(CN) – Local officials mandated evacuations Thursday morning in low-lying areas surrounding New Orleans after a system in the Gulf of Mexico, which has since been upgraded to a tropical storm, dumped up to 8 inches of rain on the coastal city in just three hours the day before.
The National Hurricane Center predicted that the slow-moving Tropical Storm Barry could become a hurricane by Friday, warning that the biggest danger from the storm was not the wind but sustained heavy rain. It is expected to make landfall on Saturday morning.
“The slow movement of this system will result in a long duration heavy rainfall threat along the central Gulf Coast and inland through the lower Mississippi Valley through the weekend and potentially into next week,” the center said Wednesday.
As Tropical Storm Barry grew into what forecasters expected to be a Category 1 hurricane, officials and the public spent the day preparing for the weekend ahead.
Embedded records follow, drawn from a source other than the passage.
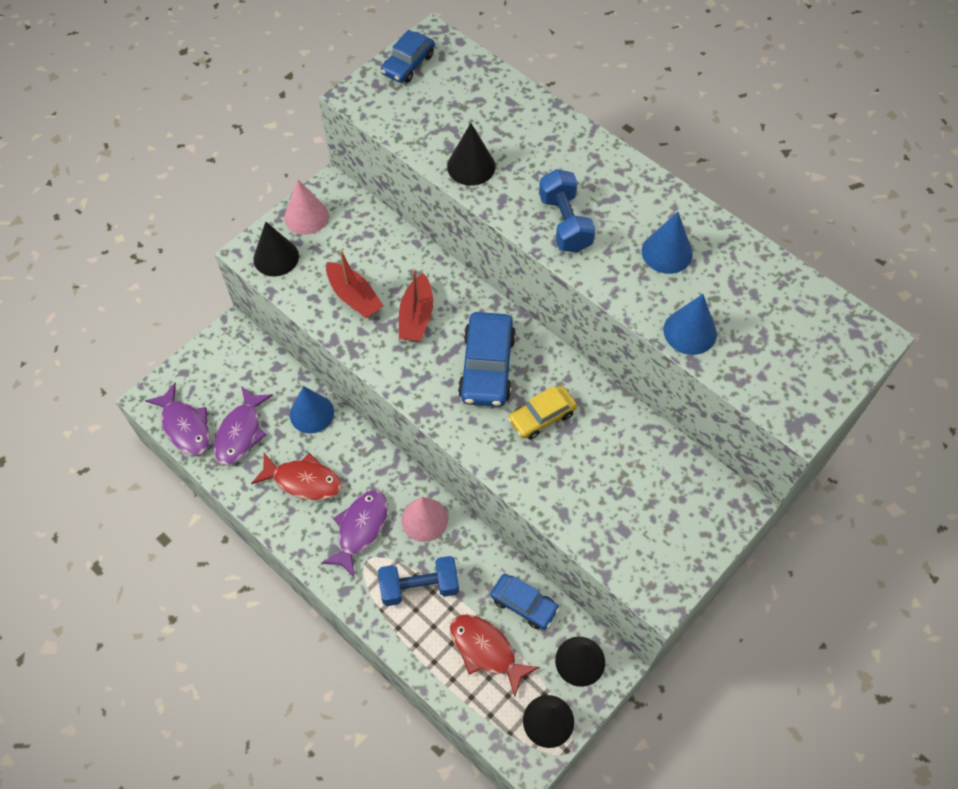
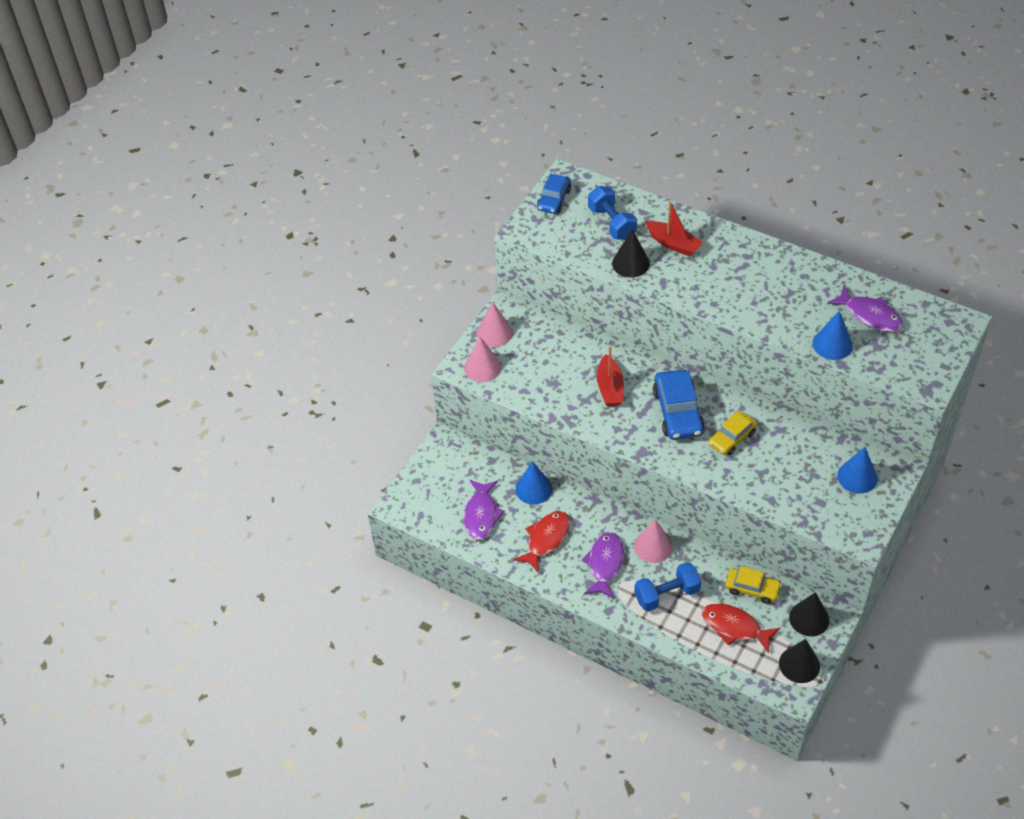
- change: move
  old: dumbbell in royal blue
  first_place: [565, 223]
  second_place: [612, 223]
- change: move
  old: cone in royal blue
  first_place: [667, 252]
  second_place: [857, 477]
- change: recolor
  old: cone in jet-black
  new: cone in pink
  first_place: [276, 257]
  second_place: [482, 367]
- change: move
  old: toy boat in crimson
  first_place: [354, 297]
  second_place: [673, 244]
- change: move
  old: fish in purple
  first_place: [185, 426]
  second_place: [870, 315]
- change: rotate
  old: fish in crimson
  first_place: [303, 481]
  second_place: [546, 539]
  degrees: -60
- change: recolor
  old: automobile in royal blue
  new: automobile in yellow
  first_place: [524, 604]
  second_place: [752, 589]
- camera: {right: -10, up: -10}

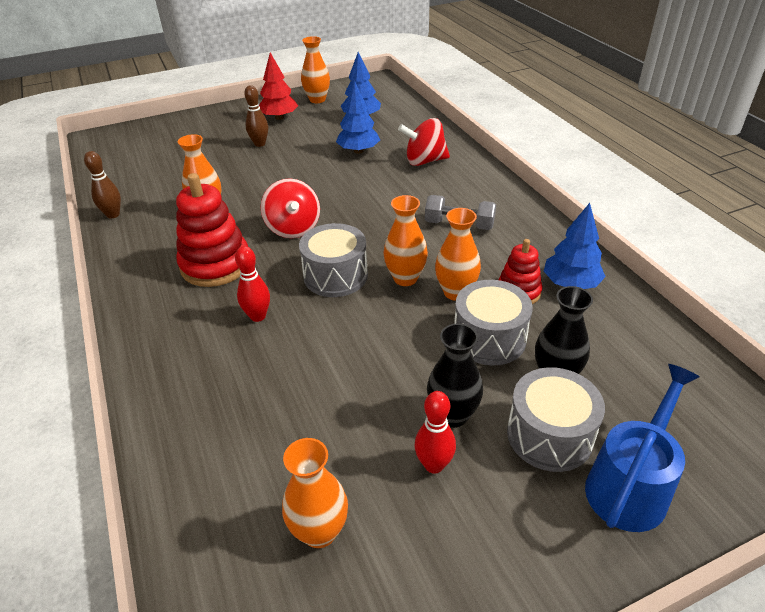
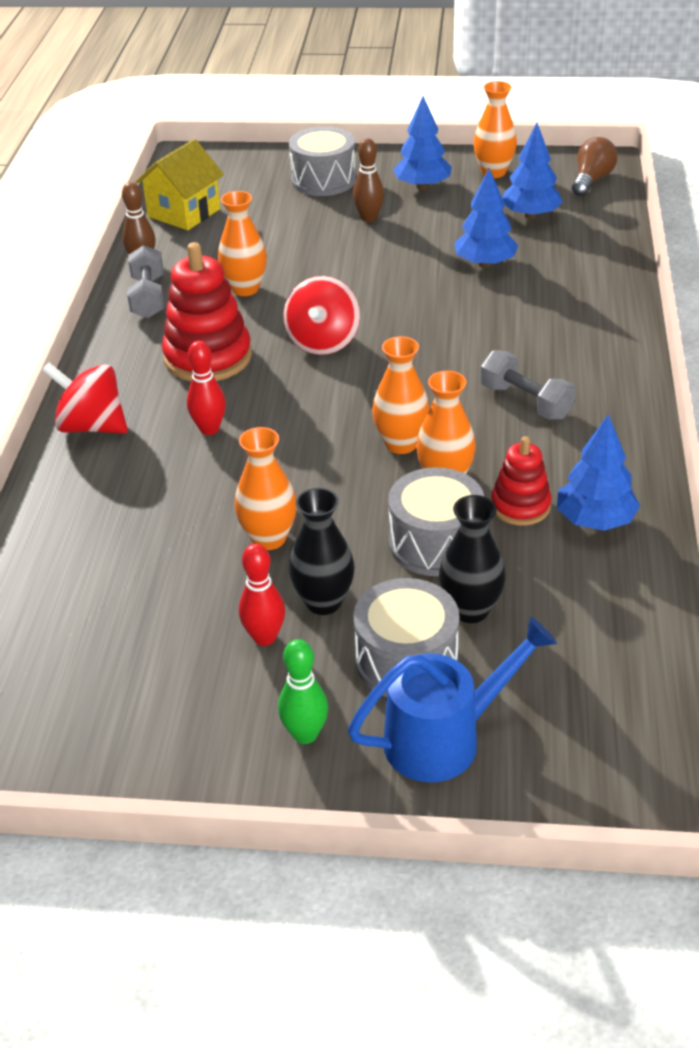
- change: recolor
  old: toy tree in crimson
  new: toy tree in royal blue
  first_place: [279, 117]
  second_place: [422, 186]
- change: move
  old: toy top in crimson
  first_place: [424, 161]
  second_place: [92, 426]
- change: move
  old: toy drum in grey
  first_place: [335, 276]
  second_place: [323, 180]
- change: move
  old: flower vase in orange
  first_place: [319, 531]
  second_place: [269, 538]
- change: insert
  new: light bulb in dark brown
  second_place: [591, 180]
- change: insert
  new: toy house in yellow
  second_place: [184, 213]
- change: insert
  new: dumbbell in grey
  second_place: [148, 297]
- change: insert
  new: tenpin in leaf-green
  second_place: [305, 734]
- camera: {right: 30, up: 0}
The city did not plan on ordering mass evacuations outside of a few specific areas because Barry was not expected to grow past Category 1. However, New Orleans Mayor LaToya Cantrell warned that the pumping infrastructure in the city may not be able to keep up with rising water levels.
“We cannot pump our way out of the water levels… that are expected to hit the city of New Orleans,” she said.
Troops from the National Guard and other emergency rescue personnel readied themselves in the state’s coastal areas as Barry approached, other officials distributed sand bags to residents as they gathered essentials before the storm, which loomed about 90 miles south of the Mississippi River’s mouth and reached wind speeds of 40 mph.
The Mississippi River is also a factor in the mandatory evacuation order, due to the fact that it is already higher than usual.
The Army Corps of Engineers in New Orleans said it is not worried about the structural integrity of the levee system surrounding the city. Instead, it has been monitoring water levels in case floodwaters spill over the levees.
“We’re confident the levees themselves are in good shape,” Army Corps spokesman Ricky Boyett said. “The big focus is height.”
An Army Corps database showed sections of the levee below 20 feet high, which could pose a problem if water levels reach predicted heights above that level.
Though the agency originally backed the data as accurate, Boyett disputed the assertion that some portions were closer to 18 feet. He said that the lowest levees were 20 feet high, though by that time forecasters had already updated their flood predictions to 19 feet.
Overall, Boyett said that overtops on the levee are expected, though he reiterated the strength of the structures themselves.
“We’re confident with the integrity – the levees are extremely robust and designed to handle a lot of pressure,” he said.
In addition to the rain, forecasters expect that New Orleans will face strong winds as the storm develops toward hurricane status, with a storm surge that will cause waterways to rise and flood dry areas. The stormy could also bring tornadoes Thursday night and into Friday.
With an ear to radio reports of Tropical Storm Barr, candy maker Ron Kottemann prepared a taffy-like chocolate, vanilla and strawberry Roman candy from his wagon, pulled by his mule, “Miss May,” along the historic New Orleans streetcar tracks which have been replaced by city buses.
Asked how long he will keep working, Kottemann said, “Depends on the weather. Maybe about 5 o’ clock.”
He and Miss May planned to return to the shelter of an uptown stable.
Reacting to radio news reports of 15 to 20 inches of rain forecast for Friday through Sunday, “Now is the time to prepare,” auto mechanic Gerlando “G” Riolo said in the New Orleans suburb of Metairie, La. “Shelter in place or evacuate. People need to check on their family members and neighbors, especially the elderly,” Riolo said.
“I knew two elderly people who died in Lakeview during Katrina – 10 feet of water,” Riolo said of a nearby neighborhood across the 17th Street Canal in New Orleans. “History repeats itself with storms around here.”
Riolo said vehicles should be inspected before Barry makes landfall. “Tires ready, fluids checked and fill up on gas.”
U.S. Senator John Kennedy, R-La., encouraged his constituents to be safe and not take risks during the storm.
“I guess my message to all of us is, and I say it to myself as well as my constituents: don’t be stupid, don’t take risks, make sure you’re ready,” he said in a video posted on Twitter Thursday morning.
Kennedy also listed necessary precautions such as making sure people in the storm’s path have nonperishable food, potable water and gas in their cars before the potential hurricane makes landfall.
Despite the severe weather, the senator was still prepared to make the trip back from Washington, D.C., to Louisiana.
“We’ll get through this. The people of Louisiana are tough as a pine knot,” he said. “We’ve been through this many, many times, but we can’t let our guard down.”